====== Dataset content ======

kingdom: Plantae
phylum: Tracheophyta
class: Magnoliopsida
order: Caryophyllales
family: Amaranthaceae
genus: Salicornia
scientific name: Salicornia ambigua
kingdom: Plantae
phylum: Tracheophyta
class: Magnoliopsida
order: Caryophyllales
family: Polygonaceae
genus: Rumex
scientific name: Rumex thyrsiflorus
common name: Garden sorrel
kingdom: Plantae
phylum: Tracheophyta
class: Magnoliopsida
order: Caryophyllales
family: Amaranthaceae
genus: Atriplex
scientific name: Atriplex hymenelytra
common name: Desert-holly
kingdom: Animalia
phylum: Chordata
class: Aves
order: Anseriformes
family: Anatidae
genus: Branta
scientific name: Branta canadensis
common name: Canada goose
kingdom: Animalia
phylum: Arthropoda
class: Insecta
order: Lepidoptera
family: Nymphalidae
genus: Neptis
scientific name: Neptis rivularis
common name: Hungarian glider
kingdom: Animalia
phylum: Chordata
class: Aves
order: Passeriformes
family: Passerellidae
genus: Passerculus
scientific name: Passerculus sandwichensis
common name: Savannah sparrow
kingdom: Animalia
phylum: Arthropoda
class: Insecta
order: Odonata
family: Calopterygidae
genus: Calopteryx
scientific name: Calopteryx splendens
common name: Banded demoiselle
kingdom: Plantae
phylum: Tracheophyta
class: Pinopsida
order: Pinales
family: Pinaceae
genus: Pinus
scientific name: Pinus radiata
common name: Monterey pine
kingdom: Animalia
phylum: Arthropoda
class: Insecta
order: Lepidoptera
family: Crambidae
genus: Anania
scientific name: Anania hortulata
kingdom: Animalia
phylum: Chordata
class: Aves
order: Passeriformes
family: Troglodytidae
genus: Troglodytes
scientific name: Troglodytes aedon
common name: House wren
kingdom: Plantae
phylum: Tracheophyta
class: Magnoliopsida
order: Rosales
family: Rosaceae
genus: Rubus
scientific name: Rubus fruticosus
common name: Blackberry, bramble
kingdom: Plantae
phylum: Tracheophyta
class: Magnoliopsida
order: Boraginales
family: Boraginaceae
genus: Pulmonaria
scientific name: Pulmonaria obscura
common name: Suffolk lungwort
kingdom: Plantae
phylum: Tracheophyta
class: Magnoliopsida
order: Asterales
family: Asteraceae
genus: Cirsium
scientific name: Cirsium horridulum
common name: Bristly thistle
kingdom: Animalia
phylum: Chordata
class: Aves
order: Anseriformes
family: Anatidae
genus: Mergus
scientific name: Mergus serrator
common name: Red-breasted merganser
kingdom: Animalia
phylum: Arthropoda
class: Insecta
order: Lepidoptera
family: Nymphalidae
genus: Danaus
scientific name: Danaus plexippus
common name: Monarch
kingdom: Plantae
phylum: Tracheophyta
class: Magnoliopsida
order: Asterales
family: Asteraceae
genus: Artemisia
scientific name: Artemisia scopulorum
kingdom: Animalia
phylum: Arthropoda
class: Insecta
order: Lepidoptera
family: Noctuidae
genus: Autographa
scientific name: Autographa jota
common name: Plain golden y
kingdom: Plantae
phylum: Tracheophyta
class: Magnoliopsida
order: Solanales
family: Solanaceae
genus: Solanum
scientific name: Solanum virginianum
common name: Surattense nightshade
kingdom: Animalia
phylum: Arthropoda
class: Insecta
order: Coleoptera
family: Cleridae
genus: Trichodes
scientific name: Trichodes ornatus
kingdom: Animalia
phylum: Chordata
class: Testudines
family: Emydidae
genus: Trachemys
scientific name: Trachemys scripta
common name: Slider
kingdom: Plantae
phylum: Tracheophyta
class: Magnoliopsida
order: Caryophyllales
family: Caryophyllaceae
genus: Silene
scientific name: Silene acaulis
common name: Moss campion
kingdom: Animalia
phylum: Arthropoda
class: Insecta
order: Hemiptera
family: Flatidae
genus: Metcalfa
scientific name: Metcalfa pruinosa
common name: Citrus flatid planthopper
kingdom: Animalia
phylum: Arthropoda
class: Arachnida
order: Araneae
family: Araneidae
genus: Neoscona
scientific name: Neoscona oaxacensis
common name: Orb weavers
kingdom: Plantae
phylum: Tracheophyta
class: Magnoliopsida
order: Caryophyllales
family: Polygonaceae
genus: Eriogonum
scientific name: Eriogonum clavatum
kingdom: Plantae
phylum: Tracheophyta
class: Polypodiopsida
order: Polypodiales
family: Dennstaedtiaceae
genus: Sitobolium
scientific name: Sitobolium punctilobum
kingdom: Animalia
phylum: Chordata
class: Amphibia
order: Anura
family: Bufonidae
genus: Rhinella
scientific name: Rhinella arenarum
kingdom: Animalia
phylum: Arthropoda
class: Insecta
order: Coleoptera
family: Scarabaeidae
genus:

======

Problem to solve – Copy every line of the records above without changing anything.

Task answer –
kingdom: Plantae
phylum: Tracheophyta
class: Magnoliopsida
order: Caryophyllales
family: Amaranthaceae
genus: Salicornia
scientific name: Salicornia ambigua
kingdom: Plantae
phylum: Tracheophyta
class: Magnoliopsida
order: Caryophyllales
family: Polygonaceae
genus: Rumex
scientific name: Rumex thyrsiflorus
common name: Garden sorrel
kingdom: Plantae
phylum: Tracheophyta
class: Magnoliopsida
order: Caryophyllales
family: Amaranthaceae
genus: Atriplex
scientific name: Atriplex hymenelytra
common name: Desert-holly
kingdom: Animalia
phylum: Chordata
class: Aves
order: Anseriformes
family: Anatidae
genus: Branta
scientific name: Branta canadensis
common name: Canada goose
kingdom: Animalia
phylum: Arthropoda
class: Insecta
order: Lepidoptera
family: Nymphalidae
genus: Neptis
scientific name: Neptis rivularis
common name: Hungarian glider
kingdom: Animalia
phylum: Chordata
class: Aves
order: Passeriformes
family: Passerellidae
genus: Passerculus
scientific name: Passerculus sandwichensis
common name: Savannah sparrow
kingdom: Animalia
phylum: Arthropoda
class: Insecta
order: Odonata
family: Calopterygidae
genus: Calopteryx
scientific name: Calopteryx splendens
common name: Banded demoiselle
kingdom: Plantae
phylum: Tracheophyta
class: Pinopsida
order: Pinales
family: Pinaceae
genus: Pinus
scientific name: Pinus radiata
common name: Monterey pine
kingdom: Animalia
phylum: Arthropoda
class: Insecta
order: Lepidoptera
family: Crambidae
genus: Anania
scientific name: Anania hortulata
kingdom: Animalia
phylum: Chordata
class: Aves
order: Passeriformes
family: Troglodytidae
genus: Troglodytes
scientific name: Troglodytes aedon
common name: House wren
kingdom: Plantae
phylum: Tracheophyta
class: Magnoliopsida
order: Rosales
family: Rosaceae
genus: Rubus
scientific name: Rubus fruticosus
common name: Blackberry, bramble
kingdom: Plantae
phylum: Tracheophyta
class: Magnoliopsida
order: Boraginales
family: Boraginaceae
genus: Pulmonaria
scientific name: Pulmonaria obscura
common name: Suffolk lungwort
kingdom: Plantae
phylum: Tracheophyta
class: Magnoliopsida
order: Asterales
family: Asteraceae
genus: Cirsium
scientific name: Cirsium horridulum
common name: Bristly thistle
kingdom: Animalia
phylum: Chordata
class: Aves
order: Anseriformes
family: Anatidae
genus: Mergus
scientific name: Mergus serrator
common name: Red-breasted merganser
kingdom: Animalia
phylum: Arthropoda
class: Insecta
order: Lepidoptera
family: Nymphalidae
genus: Danaus
scientific name: Danaus plexippus
common name: Monarch
kingdom: Plantae
phylum: Tracheophyta
class: Magnoliopsida
order: Asterales
family: Asteraceae
genus: Artemisia
scientific name: Artemisia scopulorum
kingdom: Animalia
phylum: Arthropoda
class: Insecta
order: Lepidoptera
family: Noctuidae
genus: Autographa
scientific name: Autographa jota
common name: Plain golden y
kingdom: Plantae
phylum: Tracheophyta
class: Magnoliopsida
order: Solanales
family: Solanaceae
genus: Solanum
scientific name: Solanum virginianum
common name: Surattense nightshade
kingdom: Animalia
phylum: Arthropoda
class: Insecta
order: Coleoptera
family: Cleridae
genus: Trichodes
scientific name: Trichodes ornatus
kingdom: Animalia
phylum: Chordata
class: Testudines
family: Emydidae
genus: Trachemys
scientific name: Trachemys scripta
common name: Slider
kingdom: Plantae
phylum: Tracheophyta
class: Magnoliopsida
order: Caryophyllales
family: Caryophyllaceae
genus: Silene
scientific name: Silene acaulis
common name: Moss campion
kingdom: Animalia
phylum: Arthropoda
class: Insecta
order: Hemiptera
family: Flatidae
genus: Metcalfa
scientific name: Metcalfa pruinosa
common name: Citrus flatid planthopper
kingdom: Animalia
phylum: Arthropoda
class: Arachnida
order: Araneae
family: Araneidae
genus: Neoscona
scientific name: Neoscona oaxacensis
common name: Orb weavers
kingdom: Plantae
phylum: Tracheophyta
class: Magnoliopsida
order: Caryophyllales
family: Polygonaceae
genus: Eriogonum
scientific name: Eriogonum clavatum
kingdom: Plantae
phylum: Tracheophyta
class: Polypodiopsida
order: Polypodiales
family: Dennstaedtiaceae
genus: Sitobolium
scientific name: Sitobolium punctilobum
kingdom: Animalia
phylum: Chordata
class: Amphibia
order: Anura
family: Bufonidae
genus: Rhinella
scientific name: Rhinella arenarum
kingdom: Animalia
phylum: Arthropoda
class: Insecta
order: Coleoptera
family: Scarabaeidae
genus:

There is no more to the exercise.